- [Extracted information]:
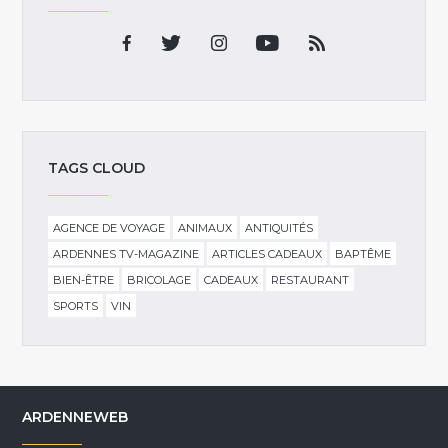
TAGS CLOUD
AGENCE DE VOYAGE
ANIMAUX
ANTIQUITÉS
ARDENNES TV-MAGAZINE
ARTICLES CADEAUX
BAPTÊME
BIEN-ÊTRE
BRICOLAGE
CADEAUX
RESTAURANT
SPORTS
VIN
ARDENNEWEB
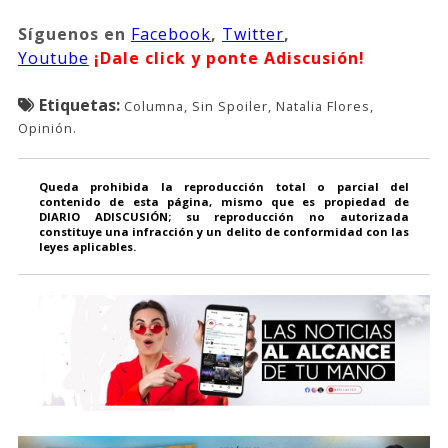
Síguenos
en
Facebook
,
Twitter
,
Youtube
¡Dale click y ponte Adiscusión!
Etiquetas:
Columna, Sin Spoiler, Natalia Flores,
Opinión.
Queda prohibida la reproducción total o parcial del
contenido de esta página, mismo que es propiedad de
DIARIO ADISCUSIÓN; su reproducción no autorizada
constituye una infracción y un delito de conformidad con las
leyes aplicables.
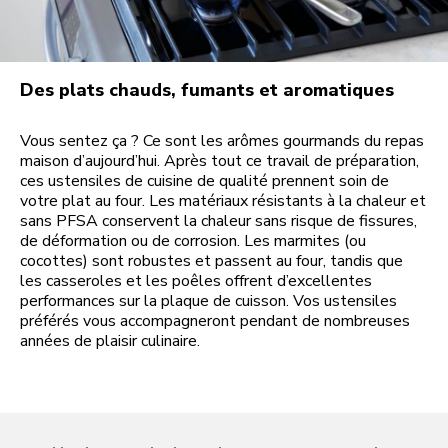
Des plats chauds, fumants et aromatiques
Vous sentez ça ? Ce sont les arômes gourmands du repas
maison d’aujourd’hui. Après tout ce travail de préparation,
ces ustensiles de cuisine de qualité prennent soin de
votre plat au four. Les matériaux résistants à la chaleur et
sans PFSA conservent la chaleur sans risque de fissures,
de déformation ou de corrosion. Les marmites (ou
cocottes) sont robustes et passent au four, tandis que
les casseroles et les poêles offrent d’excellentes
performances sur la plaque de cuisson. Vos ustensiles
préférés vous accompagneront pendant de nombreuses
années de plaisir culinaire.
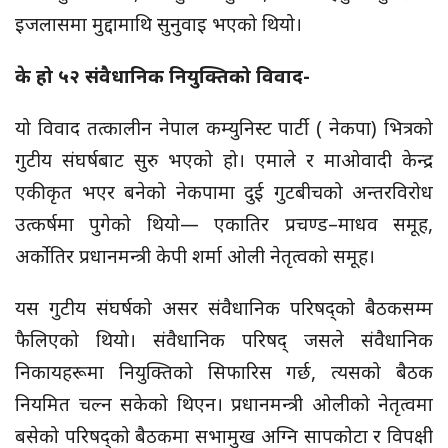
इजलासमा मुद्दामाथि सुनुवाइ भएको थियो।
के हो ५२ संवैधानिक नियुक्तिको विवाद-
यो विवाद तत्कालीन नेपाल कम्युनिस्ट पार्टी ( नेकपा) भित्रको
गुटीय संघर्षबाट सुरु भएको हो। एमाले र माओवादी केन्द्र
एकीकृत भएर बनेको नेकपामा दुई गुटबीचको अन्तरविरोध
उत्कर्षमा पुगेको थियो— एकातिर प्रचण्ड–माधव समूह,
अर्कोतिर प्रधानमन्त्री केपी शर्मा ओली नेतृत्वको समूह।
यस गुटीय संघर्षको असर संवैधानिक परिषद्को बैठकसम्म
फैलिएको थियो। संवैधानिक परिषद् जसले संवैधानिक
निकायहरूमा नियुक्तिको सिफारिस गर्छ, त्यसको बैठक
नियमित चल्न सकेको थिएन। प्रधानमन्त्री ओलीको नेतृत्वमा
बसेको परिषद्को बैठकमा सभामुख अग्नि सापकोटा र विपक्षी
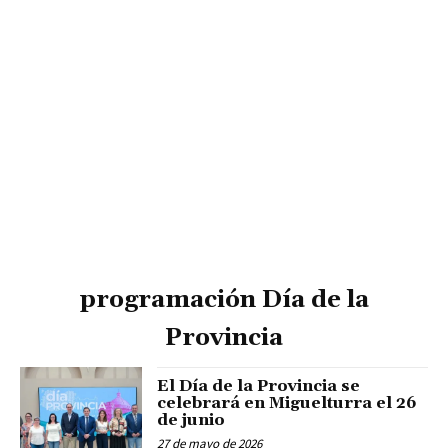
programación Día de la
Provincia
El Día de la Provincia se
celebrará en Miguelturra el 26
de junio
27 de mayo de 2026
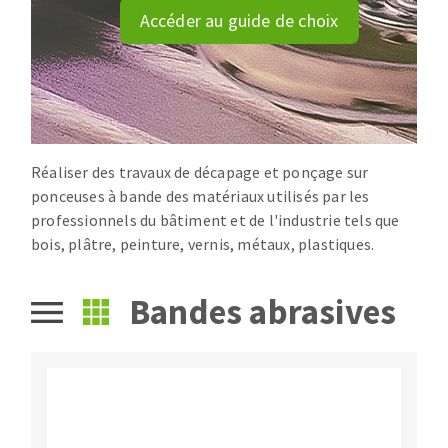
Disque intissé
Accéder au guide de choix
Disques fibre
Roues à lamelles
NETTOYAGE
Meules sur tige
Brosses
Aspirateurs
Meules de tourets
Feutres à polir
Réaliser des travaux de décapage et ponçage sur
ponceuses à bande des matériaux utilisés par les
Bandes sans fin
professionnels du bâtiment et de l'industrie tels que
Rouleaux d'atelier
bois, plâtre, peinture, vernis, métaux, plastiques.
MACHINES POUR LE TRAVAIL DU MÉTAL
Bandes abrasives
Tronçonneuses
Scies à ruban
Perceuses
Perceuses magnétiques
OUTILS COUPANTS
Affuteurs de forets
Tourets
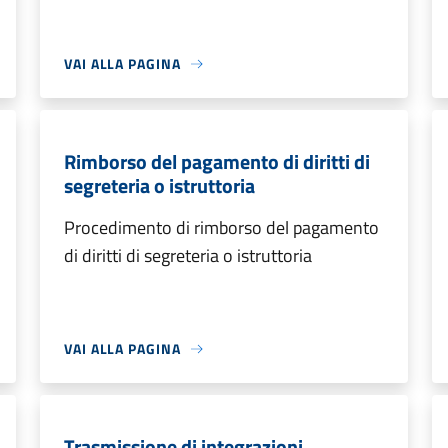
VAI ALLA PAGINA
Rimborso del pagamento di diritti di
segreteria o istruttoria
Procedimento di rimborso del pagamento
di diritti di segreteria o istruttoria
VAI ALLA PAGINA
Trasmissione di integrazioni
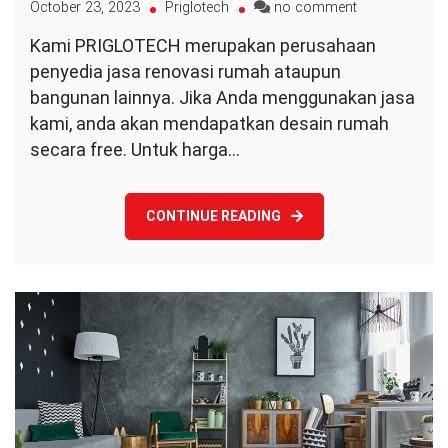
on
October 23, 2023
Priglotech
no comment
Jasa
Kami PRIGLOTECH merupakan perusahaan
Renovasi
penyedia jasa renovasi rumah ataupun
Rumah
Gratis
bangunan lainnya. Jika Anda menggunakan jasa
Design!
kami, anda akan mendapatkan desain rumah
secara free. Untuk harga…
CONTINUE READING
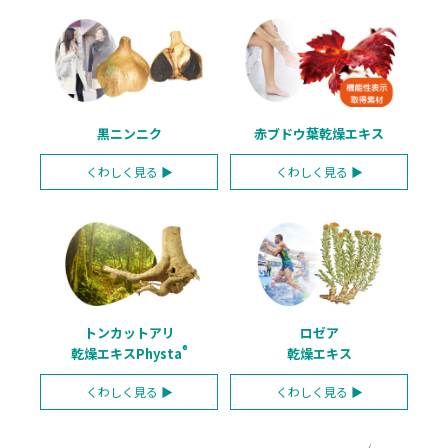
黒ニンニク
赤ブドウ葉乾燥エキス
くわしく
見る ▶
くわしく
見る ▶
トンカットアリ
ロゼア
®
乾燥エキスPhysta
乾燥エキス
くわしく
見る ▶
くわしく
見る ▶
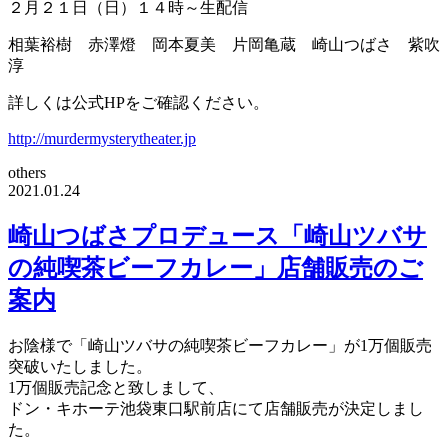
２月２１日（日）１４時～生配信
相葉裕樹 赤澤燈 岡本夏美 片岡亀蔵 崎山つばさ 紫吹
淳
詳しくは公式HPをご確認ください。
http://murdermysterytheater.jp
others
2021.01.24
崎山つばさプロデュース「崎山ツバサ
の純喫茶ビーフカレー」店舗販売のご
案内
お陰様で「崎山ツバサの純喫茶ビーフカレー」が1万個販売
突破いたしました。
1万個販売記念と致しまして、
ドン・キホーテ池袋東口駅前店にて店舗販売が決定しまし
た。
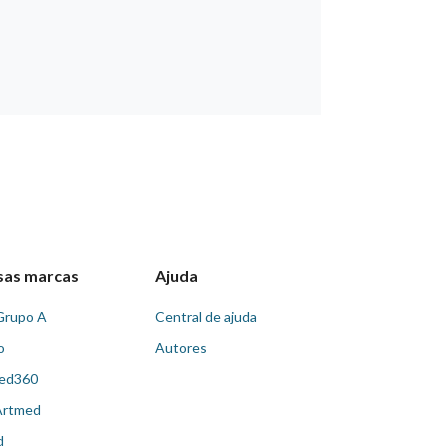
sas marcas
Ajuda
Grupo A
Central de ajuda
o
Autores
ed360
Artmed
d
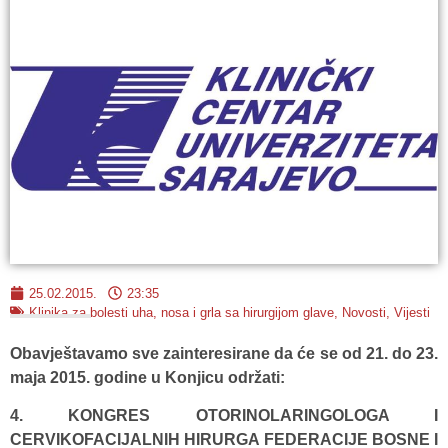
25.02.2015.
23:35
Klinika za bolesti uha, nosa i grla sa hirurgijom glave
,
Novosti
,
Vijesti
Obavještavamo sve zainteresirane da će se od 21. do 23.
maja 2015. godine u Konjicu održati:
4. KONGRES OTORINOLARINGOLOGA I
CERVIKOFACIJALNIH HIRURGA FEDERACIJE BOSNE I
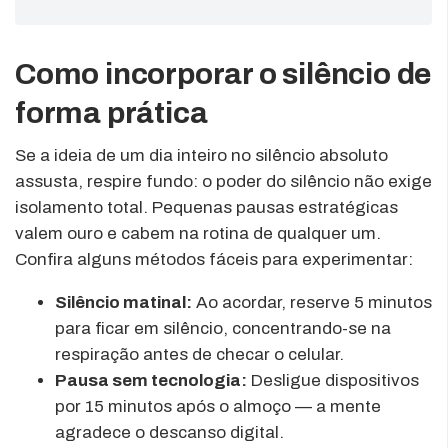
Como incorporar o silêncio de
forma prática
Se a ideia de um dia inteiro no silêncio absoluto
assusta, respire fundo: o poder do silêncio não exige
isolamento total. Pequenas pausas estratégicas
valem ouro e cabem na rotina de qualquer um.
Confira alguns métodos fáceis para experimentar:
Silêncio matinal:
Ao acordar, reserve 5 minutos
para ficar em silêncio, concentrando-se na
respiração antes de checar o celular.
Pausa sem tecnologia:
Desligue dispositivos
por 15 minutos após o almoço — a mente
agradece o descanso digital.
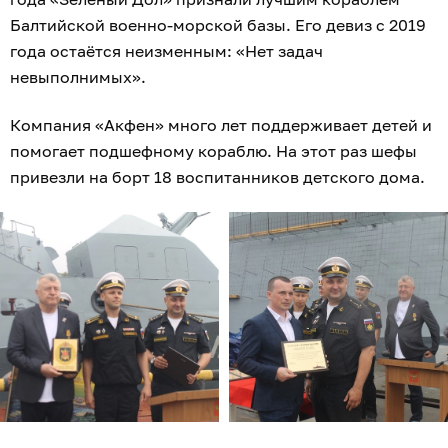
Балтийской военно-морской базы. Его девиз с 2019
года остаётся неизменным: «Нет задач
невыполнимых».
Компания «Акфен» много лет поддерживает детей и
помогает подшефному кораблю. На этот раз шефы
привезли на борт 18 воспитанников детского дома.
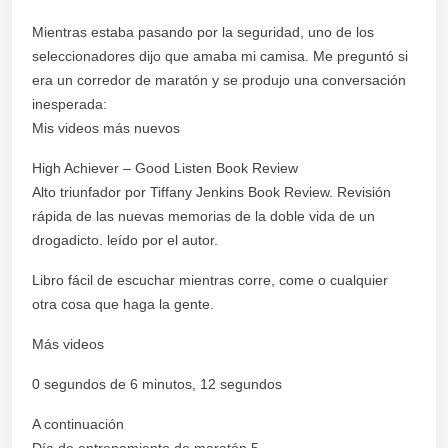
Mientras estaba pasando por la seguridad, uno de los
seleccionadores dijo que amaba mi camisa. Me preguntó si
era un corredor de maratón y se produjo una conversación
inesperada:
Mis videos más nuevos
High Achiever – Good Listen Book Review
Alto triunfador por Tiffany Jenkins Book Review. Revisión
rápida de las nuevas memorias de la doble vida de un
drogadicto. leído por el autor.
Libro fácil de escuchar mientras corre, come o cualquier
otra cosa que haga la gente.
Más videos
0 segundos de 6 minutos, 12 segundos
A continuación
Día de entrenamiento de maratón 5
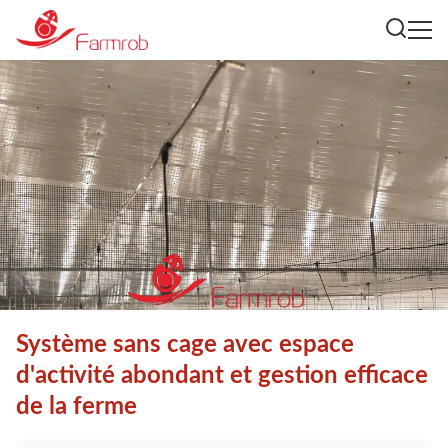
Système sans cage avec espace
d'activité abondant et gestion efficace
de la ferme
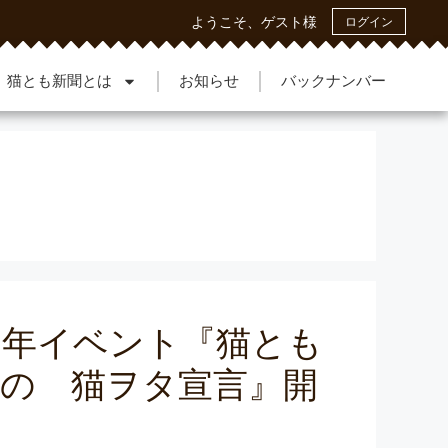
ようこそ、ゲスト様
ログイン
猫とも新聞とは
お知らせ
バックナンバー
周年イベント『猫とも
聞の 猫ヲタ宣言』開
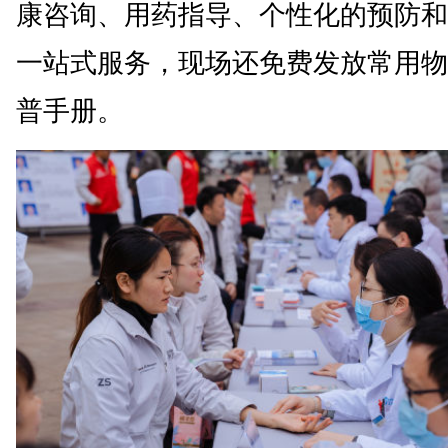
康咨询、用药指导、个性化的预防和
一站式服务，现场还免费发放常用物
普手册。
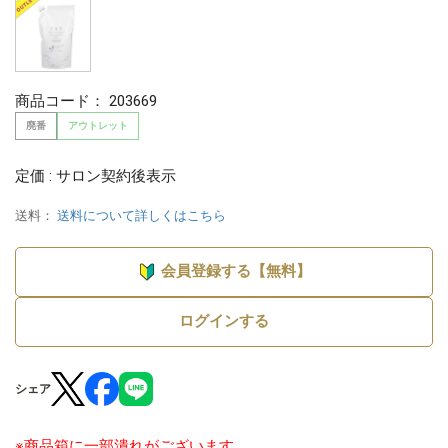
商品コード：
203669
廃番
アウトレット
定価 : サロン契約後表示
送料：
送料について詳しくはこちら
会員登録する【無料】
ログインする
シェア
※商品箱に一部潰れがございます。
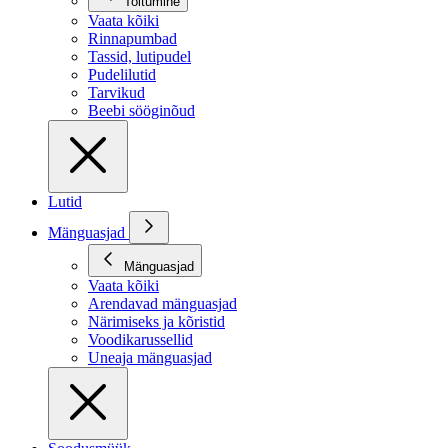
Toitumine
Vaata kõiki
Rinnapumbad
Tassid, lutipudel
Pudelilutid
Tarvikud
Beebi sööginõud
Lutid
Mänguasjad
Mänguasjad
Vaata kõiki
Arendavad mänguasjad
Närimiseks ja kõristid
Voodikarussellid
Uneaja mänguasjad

- [Required work]:
Update the text read from all entries by replacing "Vaata kõiki" with "Näita kõiki" and leaving everything else unchanged. Omit the pictures from your output.

- [Response to the exercise]:
TAGS CLOUD
AGENCE DE VOYAGE
ANIMAUX
ANTIQUITÉS
ARDENNES TV-MAGAZINE
ARTICLES CADEAUX
BAPTÊME
BIEN-ÊTRE
BRICOLAGE
CADEAUX
RESTAURANT
SPORTS
VIN
ARDENNEWEB
Síguenos
en
Facebook
,
Twitter
,
Youtube
¡Dale click y ponte Adiscusión!
Etiquetas:
Columna, Sin Spoiler, Natalia Flores,
Opinión.
Queda prohibida la reproducción total o parcial del
contenido de esta página, mismo que es propiedad de
DIARIO ADISCUSIÓN; su reproducción no autorizada
constituye una infracción y un delito de conformidad con las
leyes aplicables.
Des plats chauds, fumants et aromatiques
Vous sentez ça ? Ce sont les arômes gourmands du repas
maison d’aujourd’hui. Après tout ce travail de préparation,
ces ustensiles de cuisine de qualité prennent soin de
votre plat au four. Les matériaux résistants à la chaleur et
sans PFSA conservent la chaleur sans risque de fissures,
de déformation ou de corrosion. Les marmites (ou
cocottes) sont robustes et passent au four, tandis que
les casseroles et les poêles offrent d’excellentes
performances sur la plaque de cuisson. Vos ustensiles
préférés vous accompagneront pendant de nombreuses
années de plaisir culinaire.
इजलासमा मुद्दामाथि सुनुवाइ भएको थियो।
के हो ५२ संवैधानिक नियुक्तिको विवाद-
यो विवाद तत्कालीन नेपाल कम्युनिस्ट पार्टी ( नेकपा) भित्रको
गुटीय संघर्षबाट सुरु भएको हो। एमाले र माओवादी केन्द्र
एकीकृत भएर बनेको नेकपामा दुई गुटबीचको अन्तरविरोध
उत्कर्षमा पुगेको थियो— एकातिर प्रचण्ड–माधव समूह,
अर्कोतिर प्रधानमन्त्री केपी शर्मा ओली नेतृत्वको समूह।
यस गुटीय संघर्षको असर संवैधानिक परिषद्को बैठकसम्म
फैलिएको थियो। संवैधानिक परिषद् जसले संवैधानिक
निकायहरूमा नियुक्तिको सिफारिस गर्छ, त्यसको बैठक
नियमित चल्न सकेको थिएन। प्रधानमन्त्री ओलीको नेतृत्वमा
बसेको परिषद्को बैठकमा सभामुख अग्नि सापकोटा र विपक्षी
programación Día de la
Provincia
El Día de la Provincia se
celebrará en Miguelturra el 26
de junio
27 de mayo de 2026
Disque intissé
Accéder au guide de choix
Disques fibre
Roues à lamelles
NETTOYAGE
Meules sur tige
Brosses
Aspirateurs
Meules de tourets
Feutres à polir
Réaliser des travaux de décapage et ponçage sur
ponceuses à bande des matériaux utilisés par les
Bandes sans fin
professionnels du bâtiment et de l'industrie tels que
Rouleaux d'atelier
bois, plâtre, peinture, vernis, métaux, plastiques.
MACHINES POUR LE TRAVAIL DU MÉTAL
Bandes abrasives
Tronçonneuses
Scies à ruban
Perceuses
Perceuses magnétiques
OUTILS COUPANTS
Affuteurs de forets
Tourets
VAI ALLA PAGINA
Rimborso del pagamento di diritti di
segreteria o istruttoria
Procedimento di rimborso del pagamento
di diritti di segreteria o istruttoria
VAI ALLA PAGINA
Trasmissione di integrazioni
on
October 23, 2023
Priglotech
no comment
Jasa
Kami PRIGLOTECH merupakan perusahaan
Renovasi
penyedia jasa renovasi rumah ataupun
Rumah
Gratis
bangunan lainnya. Jika Anda menggunakan jasa
Design!
kami, anda akan mendapatkan desain rumah
secara free. Untuk harga…
CONTINUE READING
黒ニンニク
赤ブドウ葉乾燥エキス
くわしく
見る ▶
くわしく
見る ▶
トンカットアリ
ロゼア
®
乾燥エキスPhysta
乾燥エキス
くわしく
見る ▶
くわしく
見る ▶
２月２１日（日）１４時～生配信
相葉裕樹 赤澤燈 岡本夏美 片岡亀蔵 崎山つばさ 紫吹
淳
詳しくは公式HPをご確認ください。
http://murdermysterytheater.jp
others
2021.01.24
崎山つばさプロデュース「崎山ツバサ
の純喫茶ビーフカレー」店舗販売のご
案内
お陰様で「崎山ツバサの純喫茶ビーフカレー」が1万個販売
突破いたしました。
1万個販売記念と致しまして、
ドン・キホーテ池袋東口駅前店にて店舗販売が決定しまし
た。
sas marcas
Ajuda
Grupo A
Central de ajuda
o
Autores
ed360
Artmed
d
25.02.2015.
23:35
Klinika za bolesti uha, nosa i grla sa hirurgijom glave
,
Novosti
,
Vijesti
Obavještavamo sve zainteresirane da će se od 21. do 23.
maja 2015. godine u Konjicu održati:
4. KONGRES OTORINOLARINGOLOGA I
CERVIKOFACIJALNIH HIRURGA FEDERACIJE BOSNE I
Como incorporar o silêncio de
forma prática
Se a ideia de um dia inteiro no silêncio absoluto
assusta, respire fundo: o poder do silêncio não exige
isolamento total. Pequenas pausas estratégicas
valem ouro e cabem na rotina de qualquer um.
Confira alguns métodos fáceis para experimentar:
Silêncio matinal:
Ao acordar, reserve 5 minutos
para ficar em silêncio, concentrando-se na
respiração antes de checar o celular.
Pausa sem tecnologia:
Desligue dispositivos
por 15 minutos após o almoço — a mente
agradece o descanso digital.
Балтийской военно-морской базы. Его девиз с 2019
года остаётся неизменным: «Нет задач
невыполнимых».
Компания «Акфен» много лет поддерживает детей и
помогает подшефному кораблю. На этот раз шефы
привезли на борт 18 воспитанников детского дома.
Mientras estaba pasando por la seguridad, uno de los
seleccionadores dijo que amaba mi camisa. Me preguntó si
era un corredor de maratón y se produjo una conversación
inesperada:
Mis videos más nuevos
High Achiever – Good Listen Book Review
Alto triunfador por Tiffany Jenkins Book Review. Revisión
rápida de las nuevas memorias de la doble vida de un
drogadicto. leído por el autor.
Libro fácil de escuchar mientras corre, come o cualquier
otra cosa que haga la gente.
Más videos
0 segundos de 6 minutos, 12 segundos
A continuación
Día de entrenamiento de maratón 5
Système sans cage avec espace
d'activité abondant et gestion efficace
de la ferme
ようこそ、ゲスト様
ログイン
猫とも新聞とは
お知らせ
バックナンバー
周年イベント『猫とも
聞の 猫ヲタ宣言』開
康咨询、用药指导、个性化的预防和
一站式服务，现场还免费发放常用物
普手册。
商品コード：
203669
廃番
アウトレット
定価 : サロン契約後表示
送料：
送料について詳しくはこちら
会員登録する【無料】
ログインする
シェア
※商品箱に一部潰れがございます。
Toitumine
Näita kõiki
Rinnapumbad
Tassid, lutipudel
Pudelilutid
Tarvikud
Beebi sööginõud
Lutid
Mänguasjad
Mänguasjad
Näita kõiki
Arendavad mänguasjad
Närimiseks ja kõristid
Voodikarussellid
Uneaja mänguasjad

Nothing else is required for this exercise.